Another area where we can improve is in providing basic support for groups that maybe are strong on community organizing and have a potentially viable business idea, but need a lot of help with things like writing grants, creating business plans, and doing cost/benefit analyses. We can do a better job of helping grassroots organizations and entrepreneurs understand their funding options and the emerging social innovation funding models like social impact bonds and investments. We need to partner, as much as possible, to build capacity within those organizations, so that over time, they don’t need to depend as much on outside expert consultants.
How can we use food as a way in to difficult discussions about environmental and social justice issues?
Look at climate change. I’ve seen wide ranges of figures, but let’s just say a quarter of greenhouse gas is attributed in some way, very directly or somewhat indirectly, to agriculture. That’s as much as or more than transportation—as much as or more than pretty much every sector. But when you think about the coverage of agriculture and food in climate change discussions, it’s almost nonexistent. All we ever hear is that we should ride a bike to work.
It’s empirically unfounded—and bizarre from a communication perspective—for us not to focus more on the food system if we care about climate change. Everyone wants to talk about food. It’s really hard to conceptualize what 350 parts per million in the atmosphere looks like, but you can have a conversation about your dinner plate and the ecological implications of that dinner plate.
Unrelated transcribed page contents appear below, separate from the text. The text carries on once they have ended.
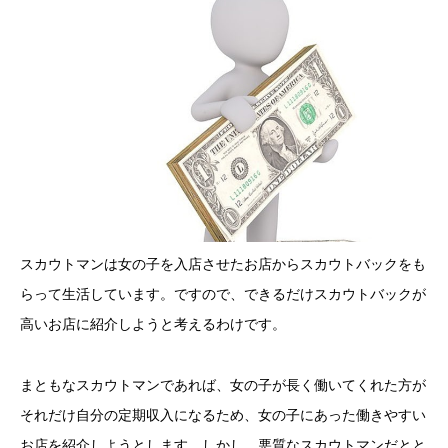
スカウトマンは女の子を入店させたお店からスカウトバックをも
らって生活しています。ですので、できるだけスカウトバックが
高いお店に紹介しようと考えるわけです。
まともなスカウトマンであれば、女の子が長く働いてくれた方が
それだけ自分の定期収入になるため、女の子にあった働きやすい
お店を紹介しようとします。しかし、悪質なスカウトマンだとと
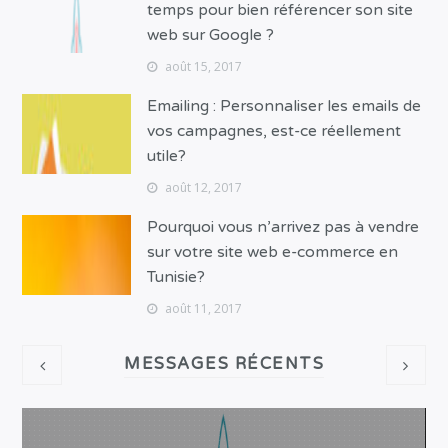
temps pour bien référencer son site
web sur Google ?
août 15, 2017
Emailing : Personnaliser les emails de
vos campagnes, est-ce réellement
utile?
août 12, 2017
Pourquoi vous n’arrivez pas à vendre
sur votre site web e-commerce en
Tunisie?
août 11, 2017
MESSAGES RÉCENTS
I think that major institutions and major environmental organizations have really missed out on an opportunity over the last 20 years or more to put the food system front and center. If we can reshape our food system in a way that is more ecologically sound, and do it in a way that also promotes health and equity, it’s not going to solve all our problems, but it’s going to tackle some of the fundamental challenges that we see in contemporary society related to health, environment, and equity.